DeVault moved with that group the following year and served as East’s freshman coach, before being elevated to junior varsity a year later. He coached JV for two seasons before moving up again to varsity assistant.

“I would never turn down an opportunity to do anything at East,” said DeVault, who played at Missouri Valley College after high school. “When Coach would ask me to come help out and stuff, being a teacher, it was kind of natural. Being a ballplayer, it was kind of fun. I enjoyed it.

“How this all happened, I guess you could say I kind of fell into it. I didn’t pursue it. Coach called me.”

DeVault has picked up plenty of knowledge playing for and coaching with Rosinski. The biggest thing is to just stay calm throughout a game.

DeVault found himself to be a bit high strung early on, but after watching Rosinski, he noticed how even if he got excited or fired up, he never got too high or too low.

There are plenty of challenges that come with coaching at East, and it would be difficult to find a new coach who understands that better than DeVault.

Anything his players have or might experience, it’s a good bet he has encountered plenty of it during his young life.

He was raised in a single parent home, with his mother working hard to help support her three children.

DeVault moved 12 or 13 times before arriving in Green Bay at the start of sixth grade.

He was born in Boston, and along with Massachusetts, he lived in Pennsylvania, Arkansas and Louisiana before arriving in Wisconsin. He also lived in Korea while serving in the Army.

“I feel like I can,” DeVault said of being able to relate to players. “That’s where a little of my own personal values come in, as a staff member. As a coach. I walked the same hallways as they did. I come from the same area. The same neighborhood. Similar situations.

“There is not really anything too much that goes down or that can transpire that is really going to blow me away or make me feel like, ‘Uh, oh. This is too much for me.’”

DeVault will have some familiar faces with him on the sideline. He expects longtime assistant Jim Hayes to be back and doing stats on the bench.

He hopes to add former East and Marshall University basketball star Dennis Tinnon as a varsity assistant.

The first person DeVault mentioned was longtime team manager Eugene “Geno” Phillips, who attended East in the 1990s and has been a bedrock for the program even longer than Rosinski. If Phillips wants in, he has a spot with the team.

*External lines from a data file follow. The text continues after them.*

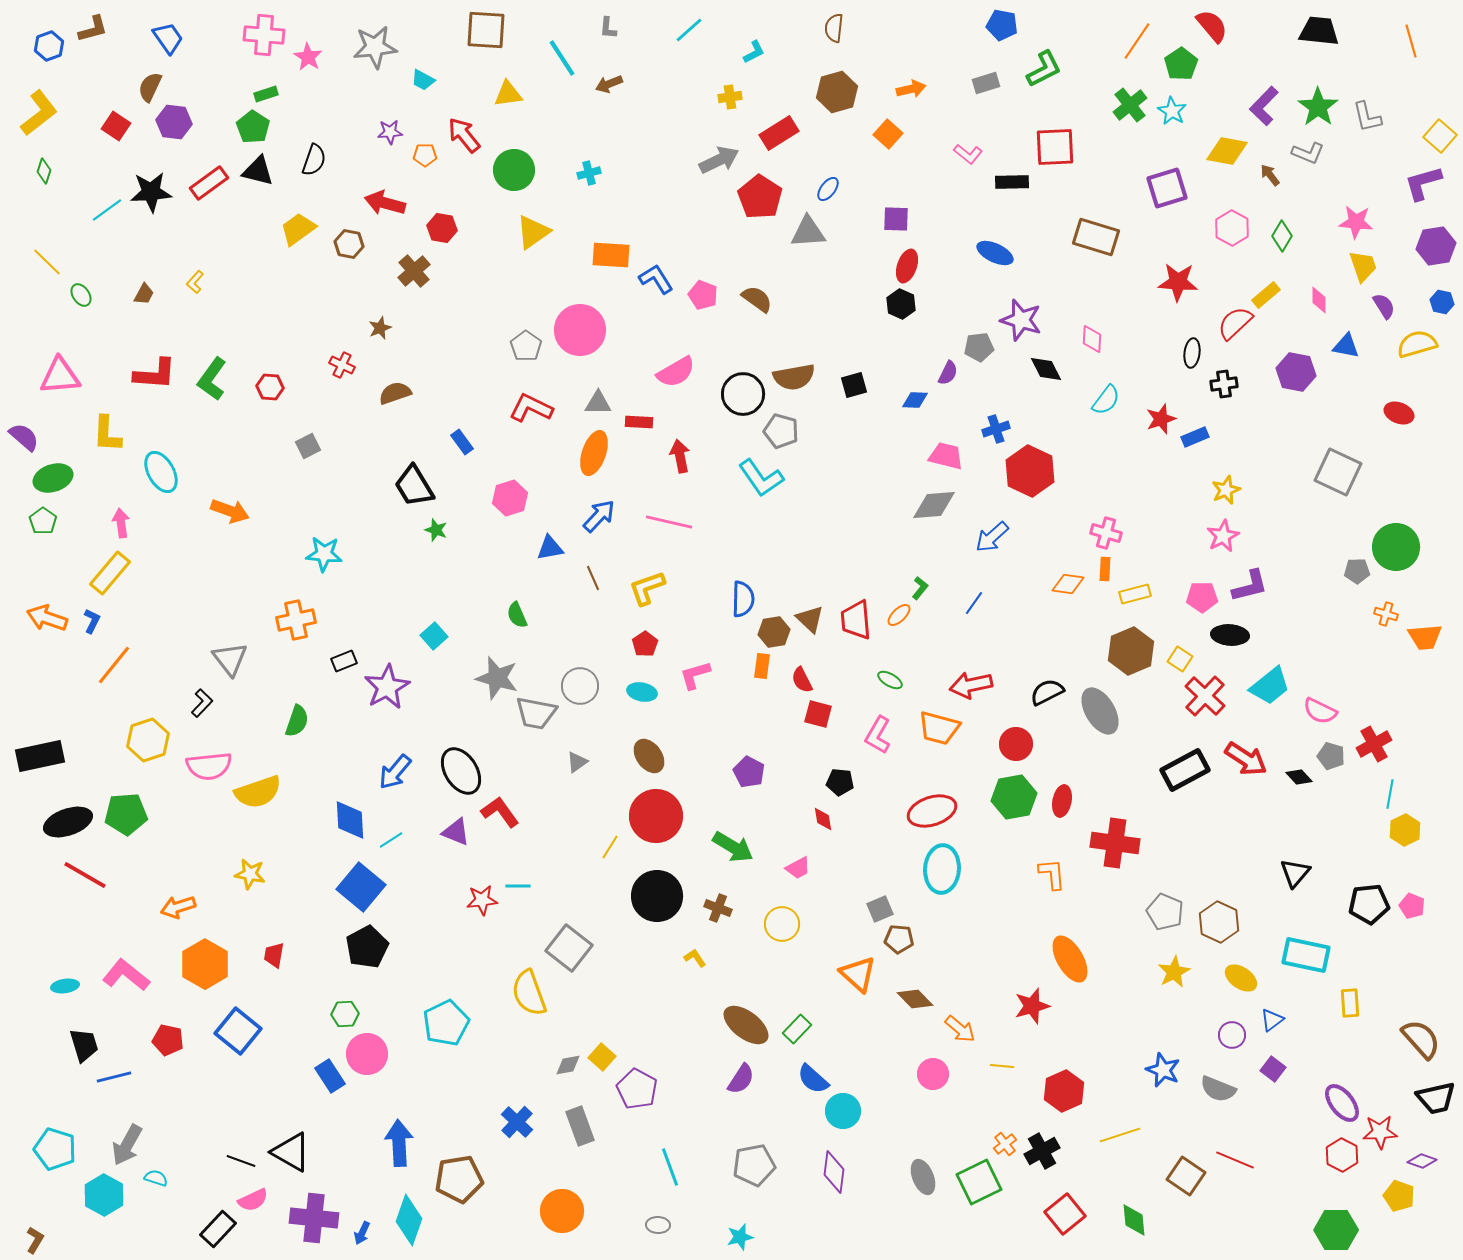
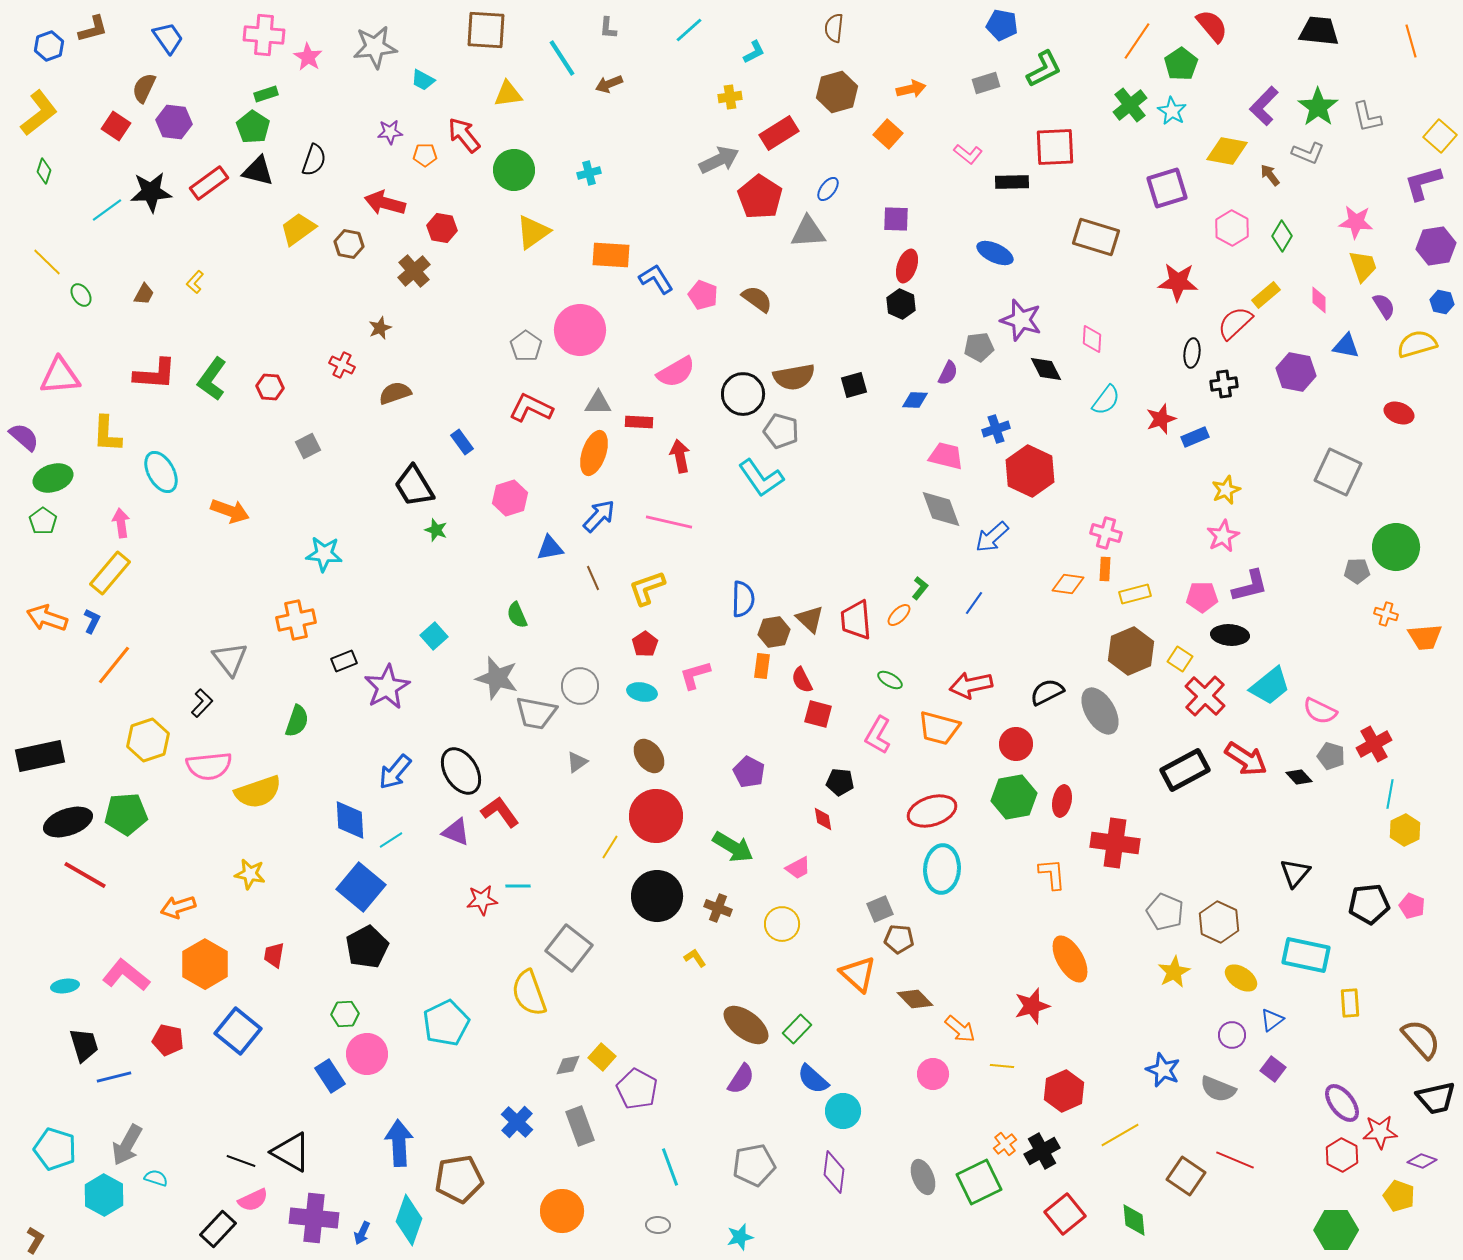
brown semicircle at (150, 87): moved 6 px left, 1 px down
gray diamond at (934, 505): moved 7 px right, 4 px down; rotated 75 degrees clockwise
yellow line at (1120, 1135): rotated 12 degrees counterclockwise
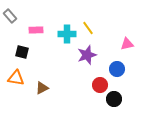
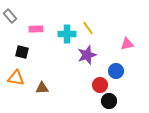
pink rectangle: moved 1 px up
blue circle: moved 1 px left, 2 px down
brown triangle: rotated 24 degrees clockwise
black circle: moved 5 px left, 2 px down
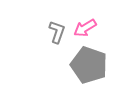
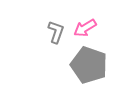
gray L-shape: moved 1 px left
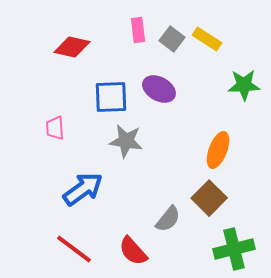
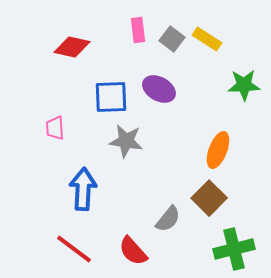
blue arrow: rotated 51 degrees counterclockwise
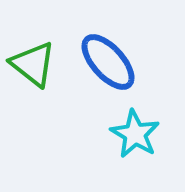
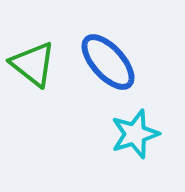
cyan star: rotated 24 degrees clockwise
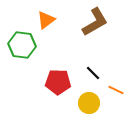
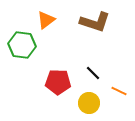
brown L-shape: rotated 48 degrees clockwise
orange line: moved 3 px right, 1 px down
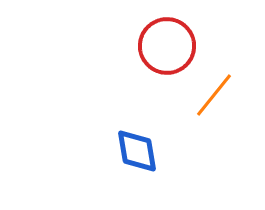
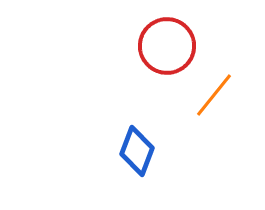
blue diamond: rotated 30 degrees clockwise
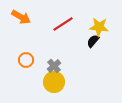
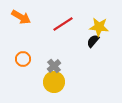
orange circle: moved 3 px left, 1 px up
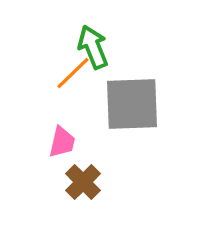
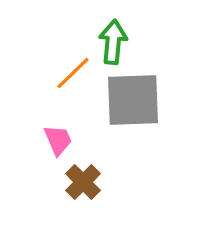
green arrow: moved 20 px right, 5 px up; rotated 27 degrees clockwise
gray square: moved 1 px right, 4 px up
pink trapezoid: moved 4 px left, 2 px up; rotated 36 degrees counterclockwise
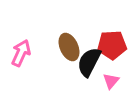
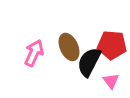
red pentagon: rotated 8 degrees clockwise
pink arrow: moved 13 px right
pink triangle: rotated 18 degrees counterclockwise
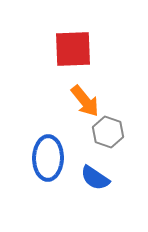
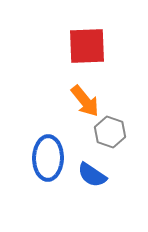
red square: moved 14 px right, 3 px up
gray hexagon: moved 2 px right
blue semicircle: moved 3 px left, 3 px up
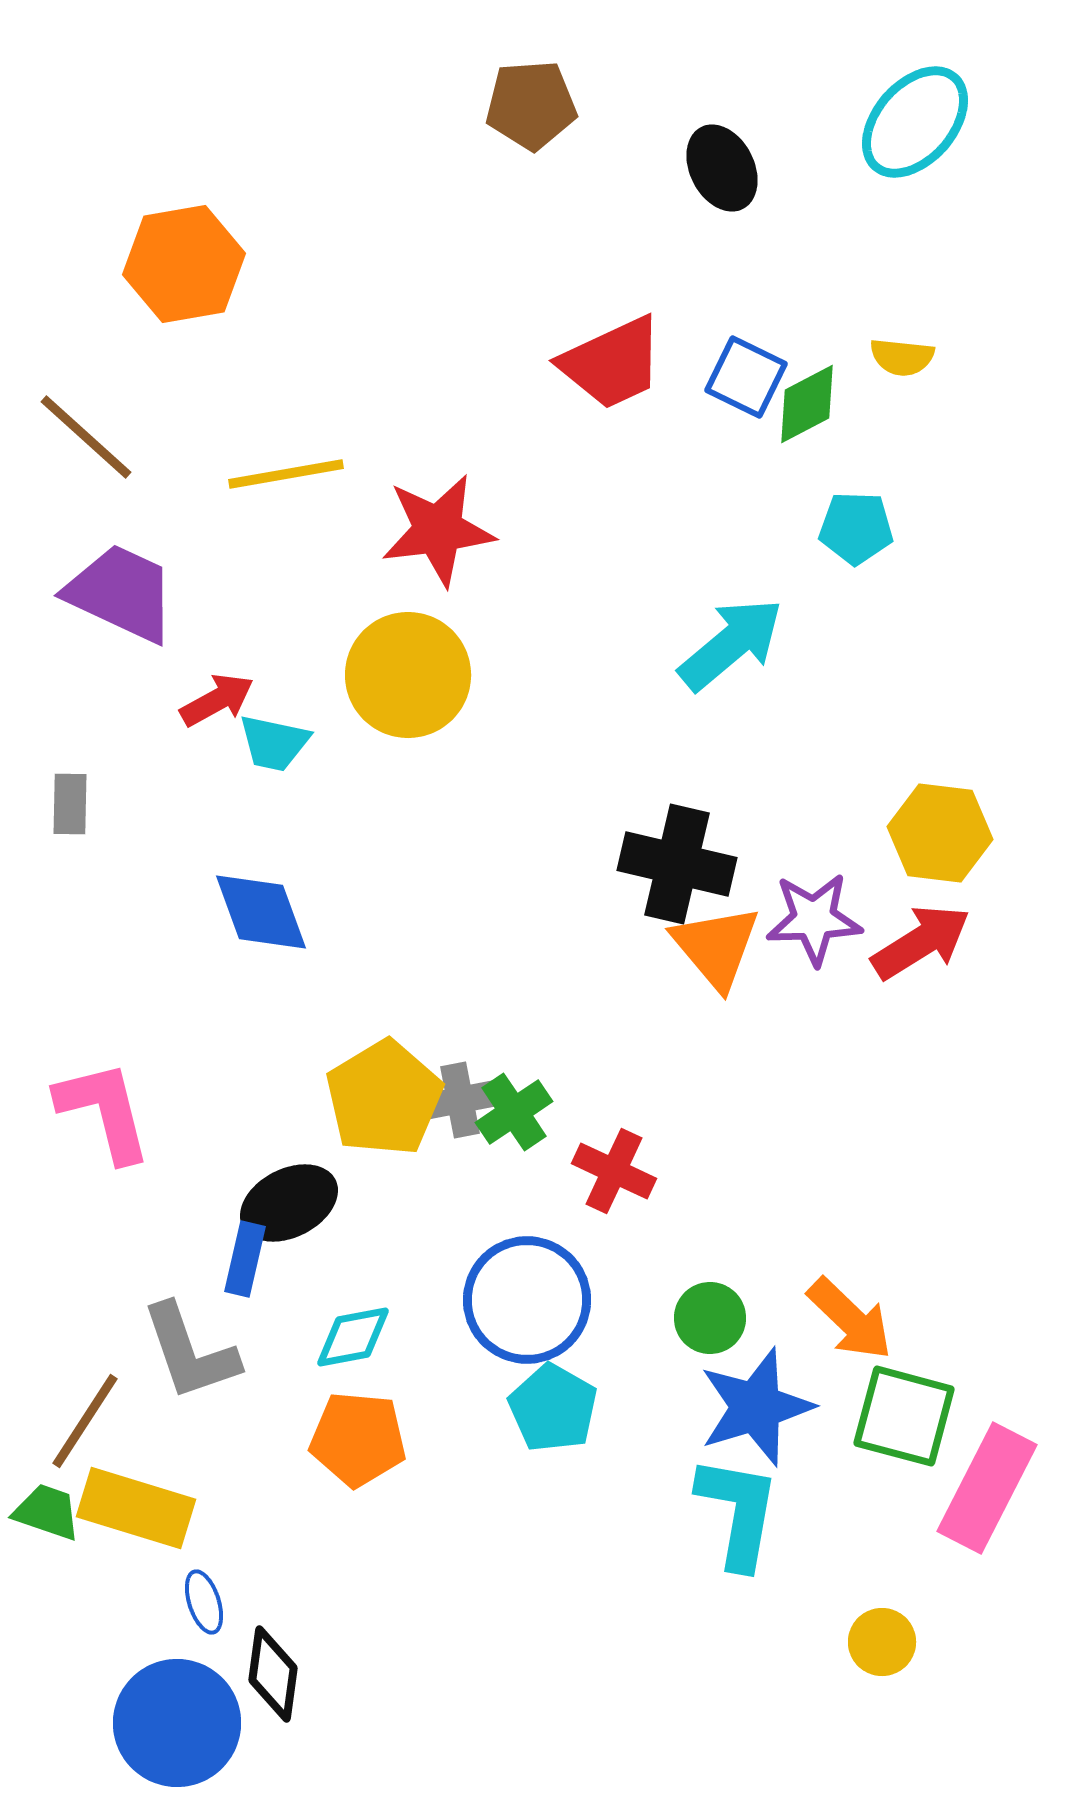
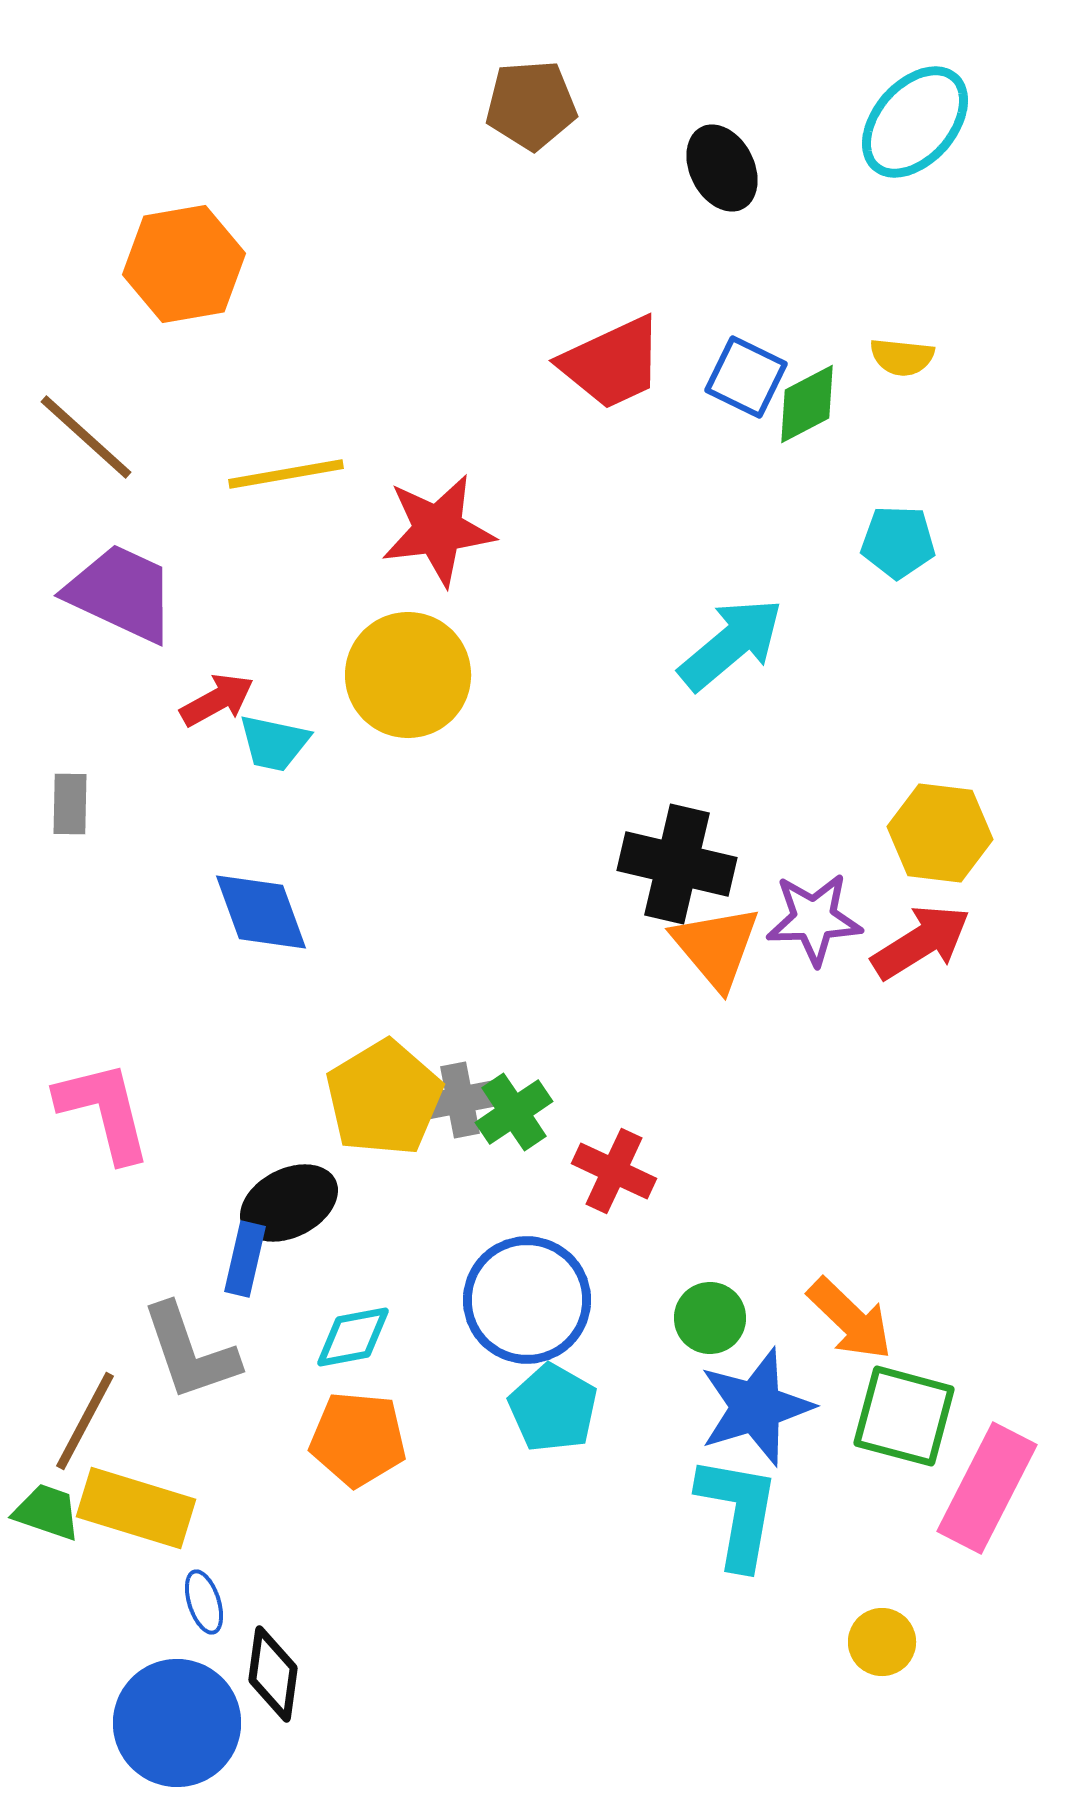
cyan pentagon at (856, 528): moved 42 px right, 14 px down
brown line at (85, 1421): rotated 5 degrees counterclockwise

The Red Devils are coming off a season in which they went 19-8 and won a regional championship. But the core of that squad has graduated, including all-time leading scorer Ryan Sweeney.

It’s a strong bet there are going to be growing pains, and that East won’t come close to 19 wins again this season.

DeVault still is optimistic about the future. Sure, there can be pressure replacing the coach who has led East for almost the entire century, but that coach has taught the new one well.

“If all falls in my favor, I feel like I got at least 20 more to go,” DeVault said. “I don’t know if it’s pressure outside so much, but inside personal pressure. Just being a player of Rosinski’s and working for him, he does a lot. He’s done a lot for his players.

“But I’m excited to step in and get things going on the youth side. Get everything churning as to where we can start building here and start getting some strength back within the program and have some fun and get some wins.”